In Reply to: Connection of Future Digital Amplifiers posted by Scott Boyd on April 14, 1999 at 11:26:40:

I must come to the defense of digital speakers, in the sense that Meridian have implemented them. They have several advantages:

1. They are truly actively tri-amped, with separate amps and active xovers for each driver unit. As such, the amps are not very large (75W/driver), and they gain all the advantages of active xovers. Of course, analog active xovers can also achieve this, but it is also an advantage of the Meridian implementation.
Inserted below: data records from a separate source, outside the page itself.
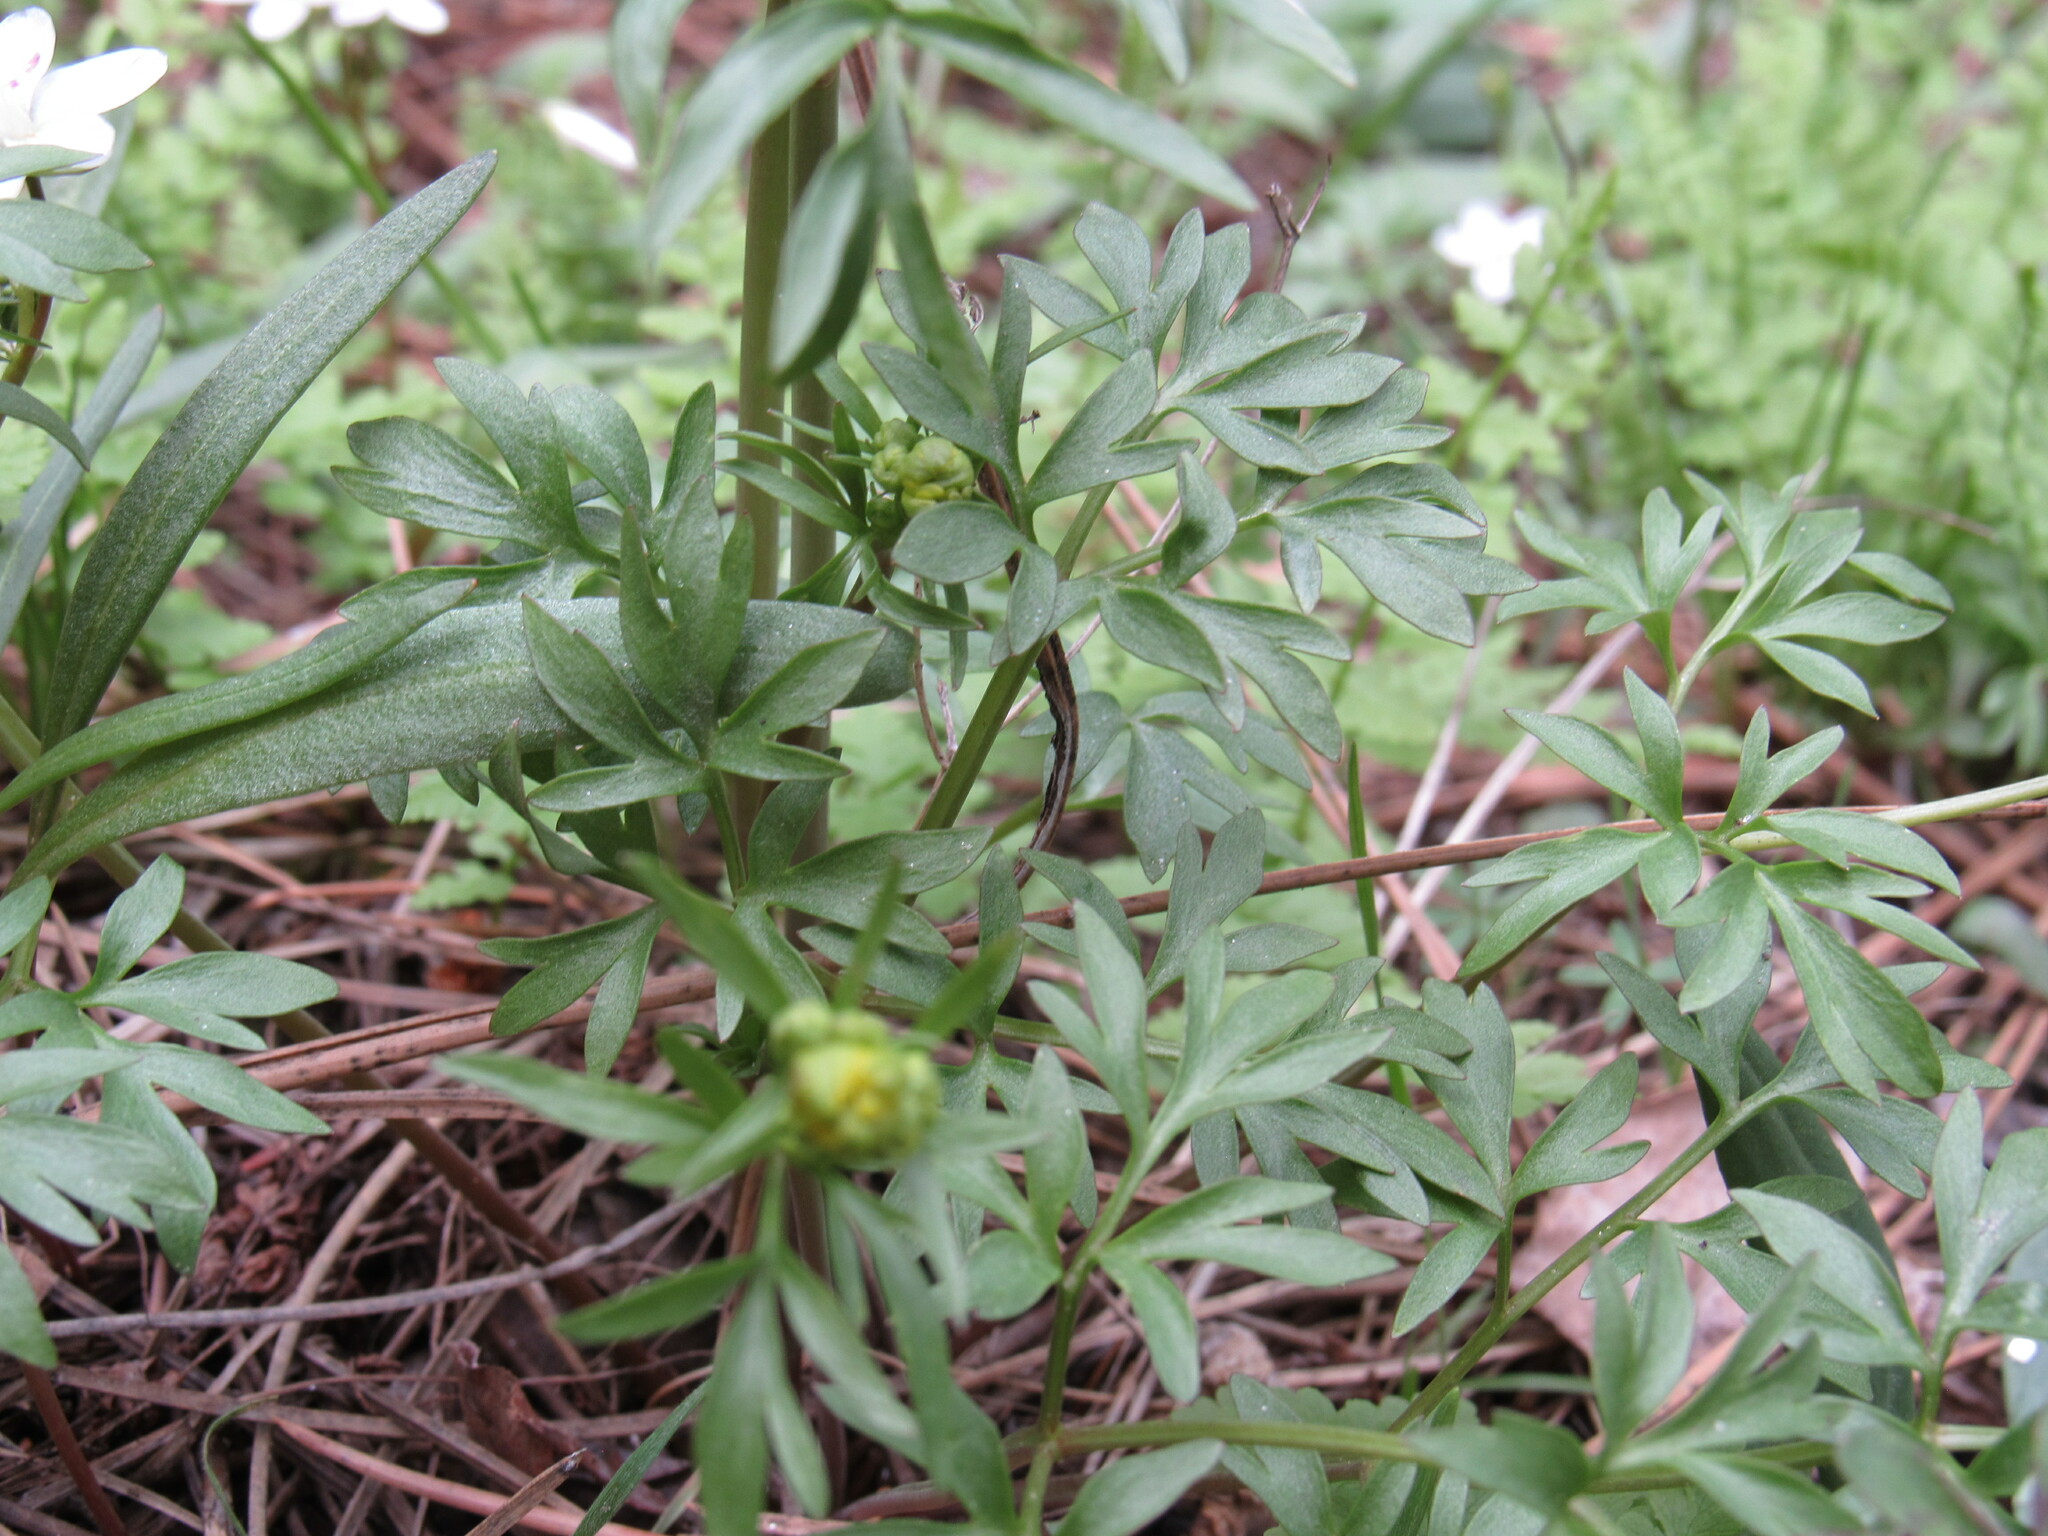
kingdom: Plantae
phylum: Tracheophyta
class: Magnoliopsida
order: Ranunculales
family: Ranunculaceae
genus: Cyrtorhyncha
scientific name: Cyrtorhyncha ranunculina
2. Their xovers are digital. They can not only be steeper and more precise, but adjustable. The Meridian speakers apparently adjust xover settings based on levels to protect themselves. This is another advantage of a fully-integrated actively xover'ed system --- the designer has complete knowledge of the speaker/amp combo and can provide things like fully calibrated readouts (the Meridians will tell you how loud they are playing in dBSPL), protection that is appropriate to the speaker, and so on. A digital-input system is also more reliable to interconnect in terms of quality as well as ease than an analog system, and has many more advantages, like point #3 below.

3. System integration of the Meridian is very slick. Running one cable between speakers lets the Meridian system unit automatically control all of them as well as determine what kind of configuration it needs to set up. For example, how many speakers do I have, and what are their low-bass capabilities?

4. The Meridian system sounds good. While not to everyone's tastes, the system sounds very good for a 7-year old computer-based system. 7 years ago, we were fawning over 66MHz 486DX2s, which are completely obsolete by now, but the Meridian speakers keep going.

5. We get the system as an integrated whole, which is what counts, since it's the sound of the whole system that we are listening to, and not one piece like an amp. I think the ability to mix and match amps and components is overrated, overabused, and a Pandora's box. With an integrated system, we get what the designer intends us to hear. We may not like it, but at least we know we are hearing his ideas directly.

I personally think that Meridian-style speakers are the way to go in the future, and that it was way ahead of its time. Just recently has Microsoft and Philips introduced a USB-based speaker that is operating on similar principles to the Meridian system.